中国勢に海外市場を抑えられてしまっては生き残れない

高炉が主体の日本はこれまで、高炉から出るガスの回収などの省エネ技術で先行してきた自負がある。製鉄所のエネルギー効率は欧米などより優れ、インドなど新興国での環境技術の導入も支援してきた。

しかし、電炉で出遅れれば「技術輸出などで中国に先を越されてしまう。国内市場が伸びない中で投資余力がある中国勢に海外市場を抑えられてしまっては生き残れない」(大手証券アナリスト)というのが実情だ。

豪英資源大手のBHPグループは11月9日、中国勢の台頭をにらんで、製鉄時に出る温室効果ガスの排出削減に向けた技術開発で、宝武鋼鉄集団と覚書を結んだ。BHPが今後5年間で3500万ドル(約36億円)を投じる。

BHPの競合、英豪資源大手のリオ・ティントも2019年に低炭素技術の開発で宝武との協力を決めている。

環境問題への対応を避けてきた「ツケ」が回ってきた

本来なら、日本勢は得意の環境技術を、市況の撹乱要因となる中国製の安価な製品の流入を締め出す手だてにしたいところだ。しかし、EUは中国製品を念頭に炭素税の導入を探っている。それだけに「中国勢が欧米各社と手を組んで環境技術でも先行するようだと日本にとっては致命的だ」(JFEホールディングス幹部)との声も上がる。

長年、経団連の主要ポストに居たこともあって環境問題への対応を避けてきたことの「ツケ」が回ってきた日本の鉄鋼業界。

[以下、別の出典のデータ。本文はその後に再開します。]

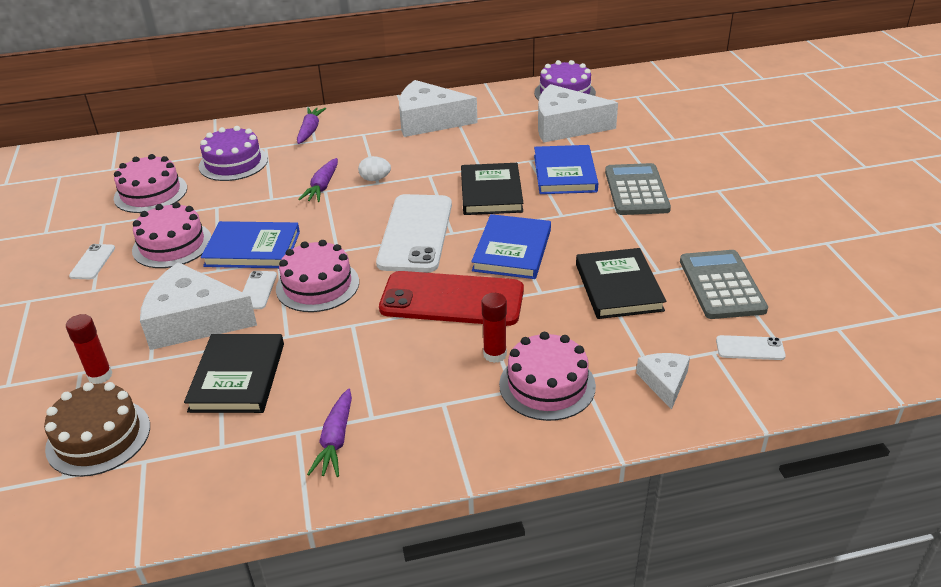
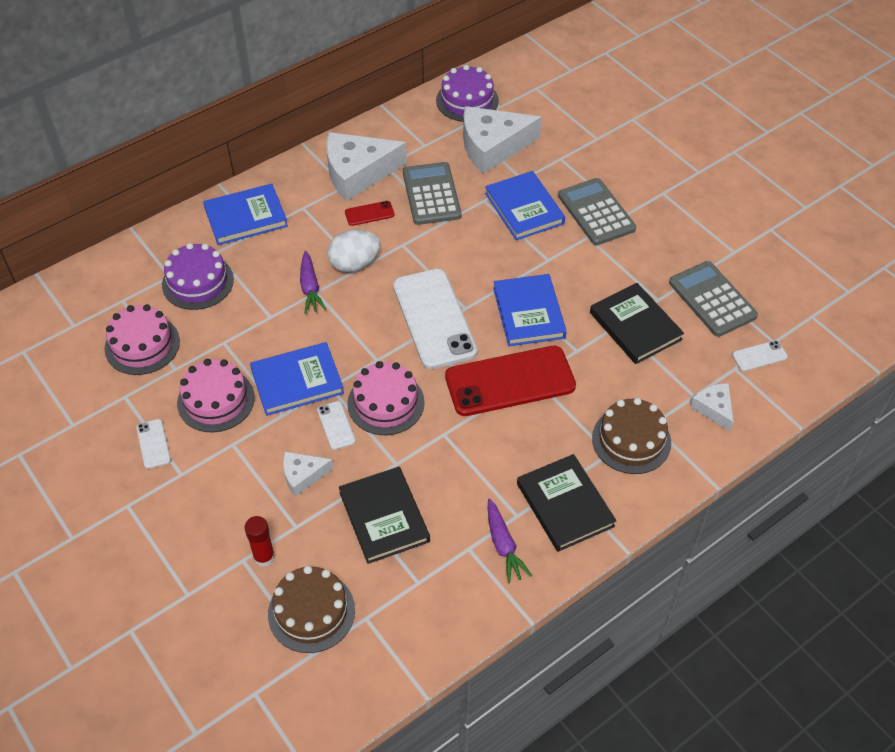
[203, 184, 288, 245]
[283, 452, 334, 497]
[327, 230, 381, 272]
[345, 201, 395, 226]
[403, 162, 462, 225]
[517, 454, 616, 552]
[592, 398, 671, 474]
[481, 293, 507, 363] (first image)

MSCI(モルガン・スタンレー・キャピタル・インターナショナル社)によると、日本製鉄の約2倍の鉄を生産する欧州大手アルセロール・ミタルの2018年度CO2排出量は1億8803万トンと日鉄(同9700万トン)の約2倍に相当する。

それでも、「国を巻き込んで挽回すれば、まだ勝機はある」(大手証券アナリスト)。目先の利益にとらわれずに、環境問題をクリアするための開発投資やイノベーションを引き出せるか。菅首相の所信表明を「死刑宣告」にしないためには、日本の製鉄業界の底力が試されている。